I was led to consider this further with the language I would use for events or schemes I was promoting. The standard approach of the College had seemed to be inclusive language in the form of contextualizing the word 'women'. In promoting an event, women* would be written as such, with an asterisk which would refer to a footnote which read:
'We use an inclusive definition of "women" that includes anyone who identifies partly or wholly as a woman and/or transfeminine.'
The clarification is useful in stating the inclusivity of our College, but it is not without its issues and weaknesses. As a cisgender woman, I wanted to gain the opinions of non-binary and trans people. After speaking to members of the non-binary and trans community from St John's and at other colleges, I came to realise that the way we use the term 'woman' is still potentially alienating. Through beginning our clarification of our inclusivity with the phraseology 'we use an inclusive definition of the term woman' we unwittingly insinuate that this is one among several definitions. Whereas, the reality is that the inclusiveness of the term women should not be up for debate.

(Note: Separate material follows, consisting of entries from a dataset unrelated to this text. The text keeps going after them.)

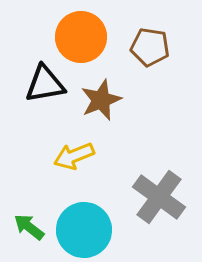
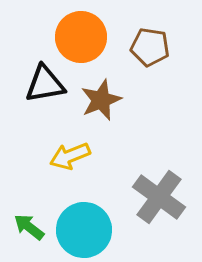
yellow arrow: moved 4 px left
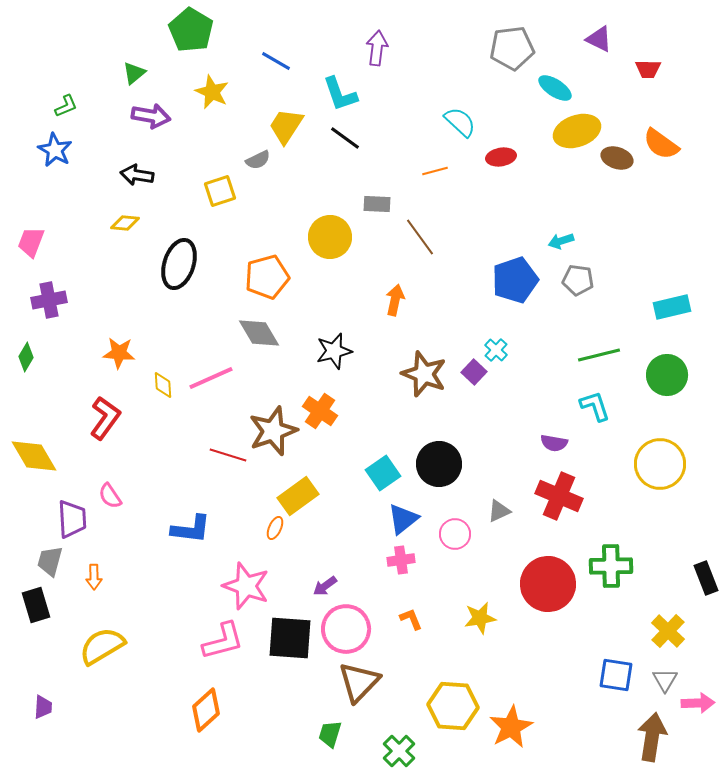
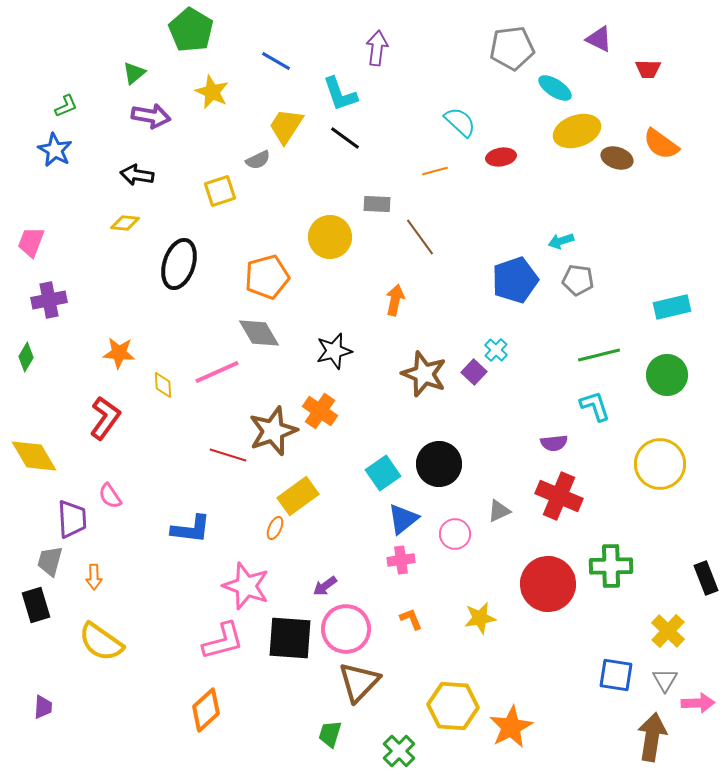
pink line at (211, 378): moved 6 px right, 6 px up
purple semicircle at (554, 443): rotated 16 degrees counterclockwise
yellow semicircle at (102, 646): moved 1 px left, 4 px up; rotated 114 degrees counterclockwise
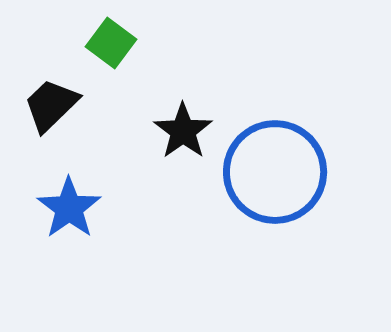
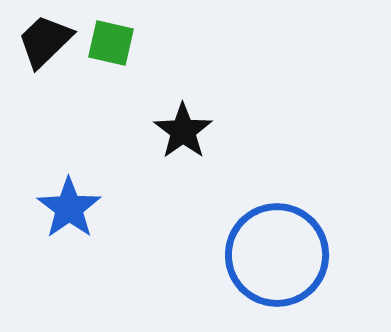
green square: rotated 24 degrees counterclockwise
black trapezoid: moved 6 px left, 64 px up
blue circle: moved 2 px right, 83 px down
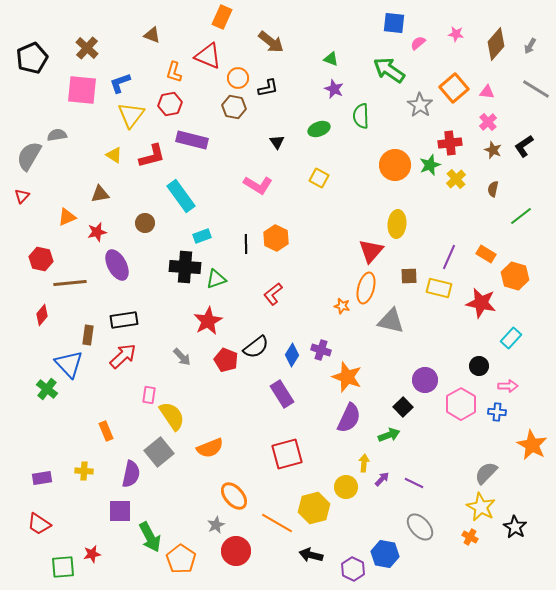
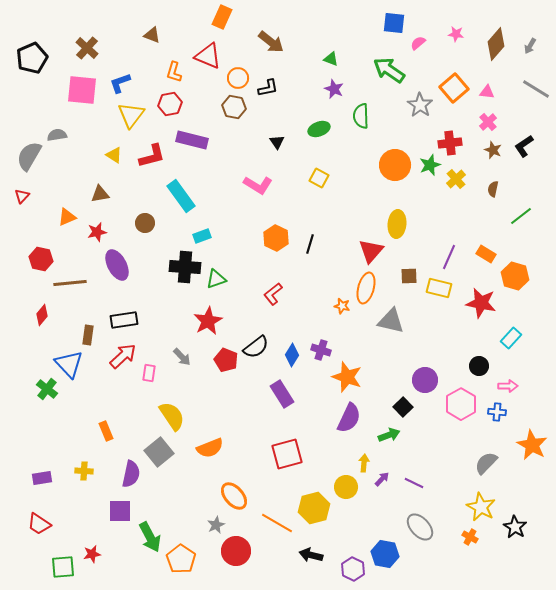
black line at (246, 244): moved 64 px right; rotated 18 degrees clockwise
pink rectangle at (149, 395): moved 22 px up
gray semicircle at (486, 473): moved 10 px up
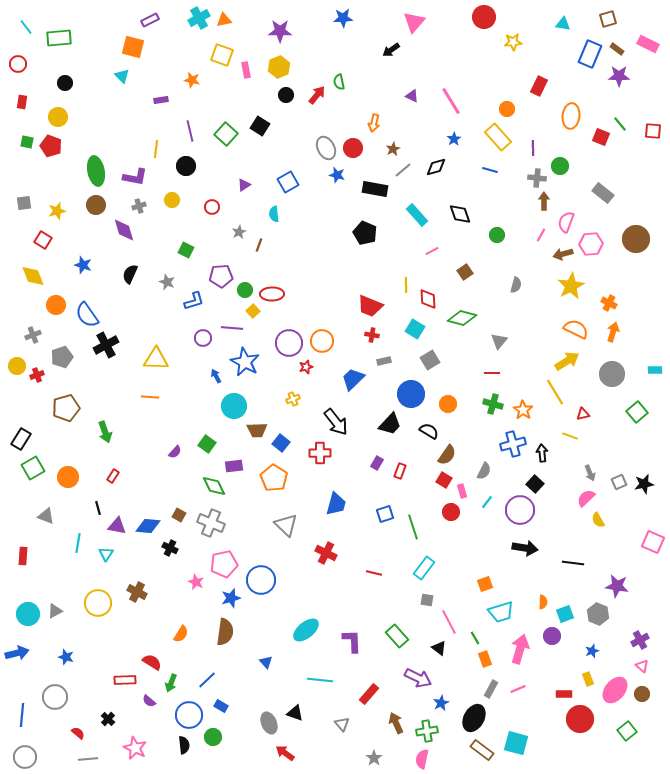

Indeed, those who identified as non-binary raised the issue of this linguistic clarification as potentially lumping them in and conflating them with women, a possibly distressing and misgendering experience. How to remedy this complex and nuanced issue? I spoke to fellow Women's Officers, Trans reps and non-binary and trans people to garner their insight. The result I was left with was to utilise the terms 'women and gender minorities' when promoting events. Although this is a step in the right direction, it does not reconcile the jarring disjunct of the role's title to the gender progressiveness we aim to achieve as a JCR, and I hope, as a College.

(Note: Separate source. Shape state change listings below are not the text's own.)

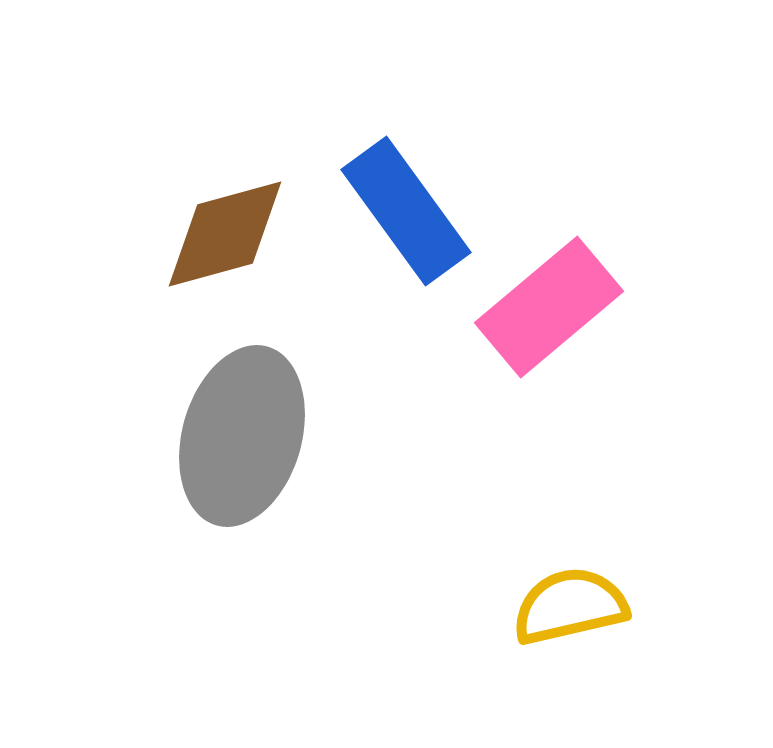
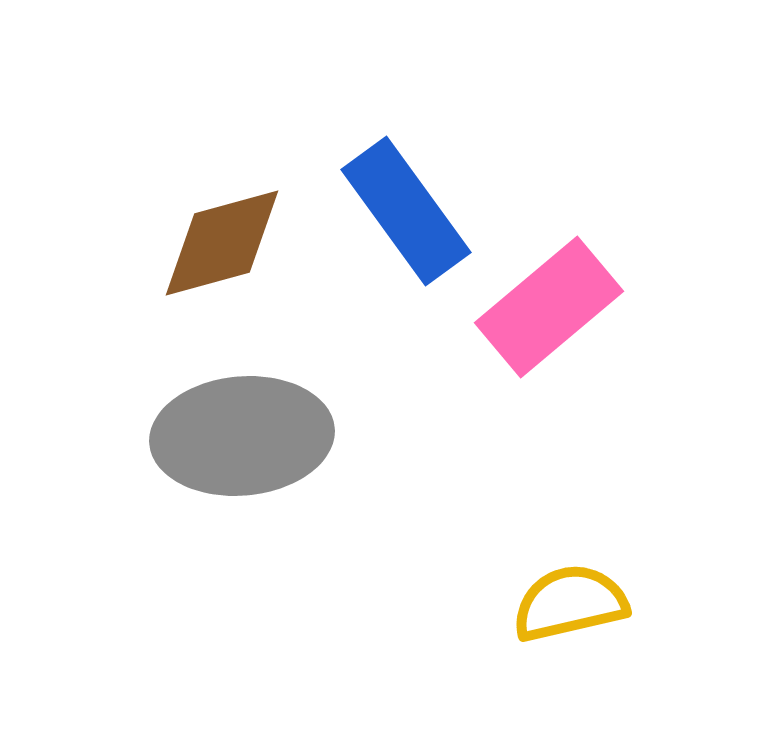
brown diamond: moved 3 px left, 9 px down
gray ellipse: rotated 69 degrees clockwise
yellow semicircle: moved 3 px up
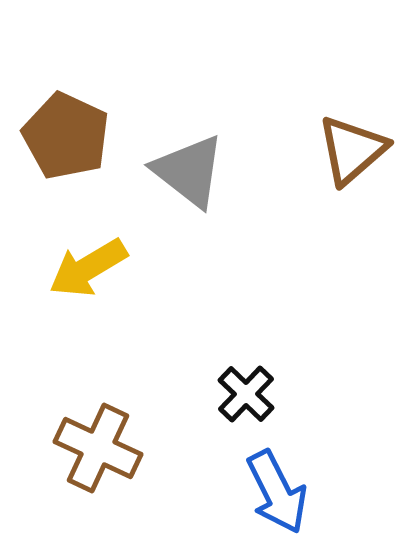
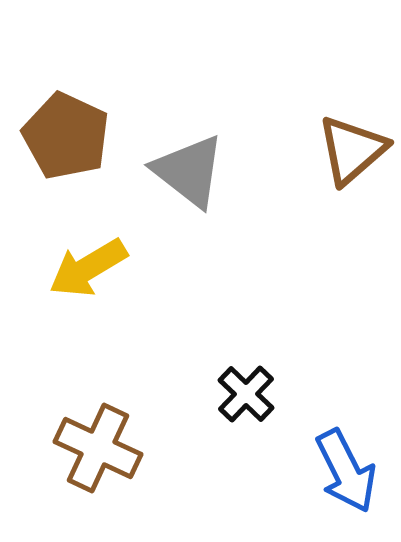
blue arrow: moved 69 px right, 21 px up
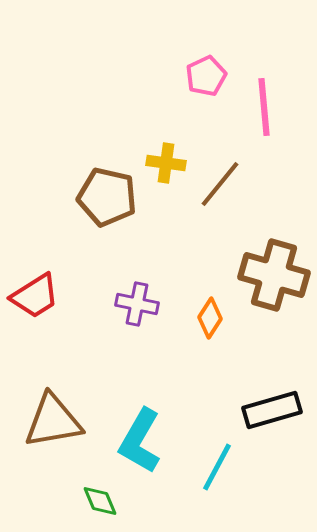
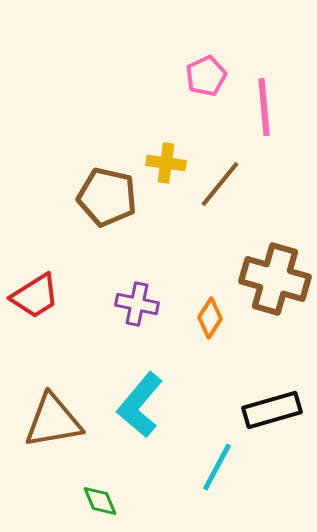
brown cross: moved 1 px right, 4 px down
cyan L-shape: moved 36 px up; rotated 10 degrees clockwise
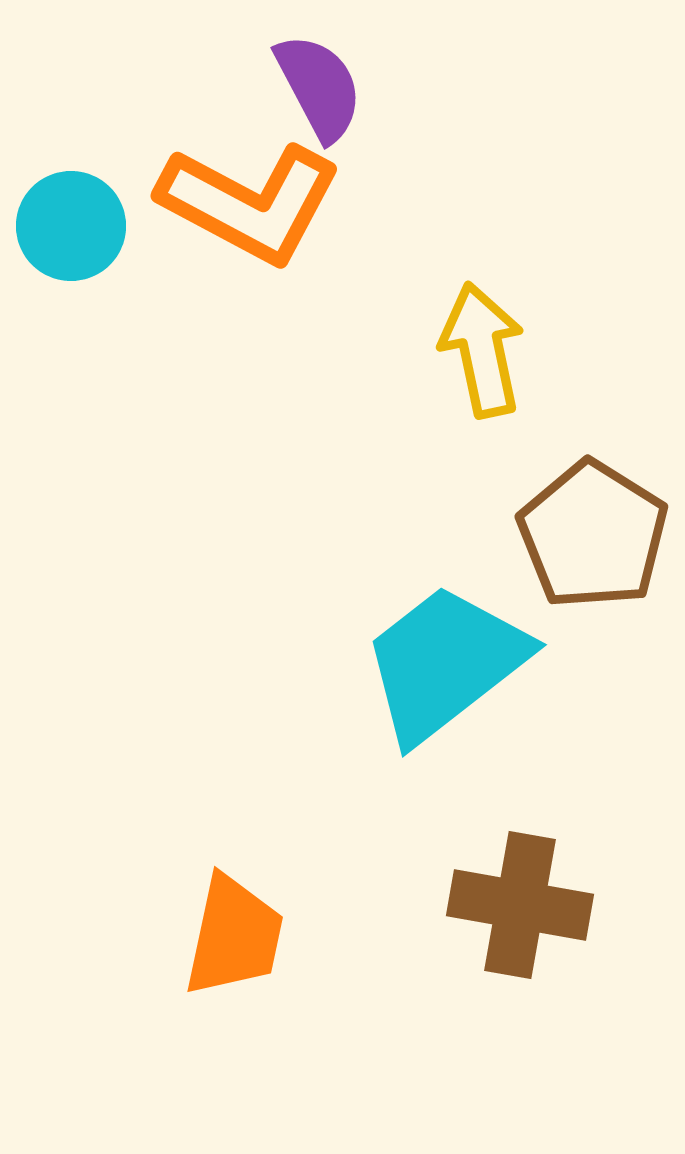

After listening to those from gender minorities, it became clear that the best solution would be a shift from 'Women's Officer' to 'Gender Equality Officer' as is the case at many other colleges. This is, regrettably, a change I did not manage to make during my time in the role - but is one that I hope one of my successors will consider and endorse.
The lesson I have taken most from this incredible experience has been that listening to those with difference experiences from oneself, showing openness and empathy, is the most productive and fulfilling way to service the many intersecting communities within our College. This is an approach I have faith we will continue to employ with enthusiasm and energy.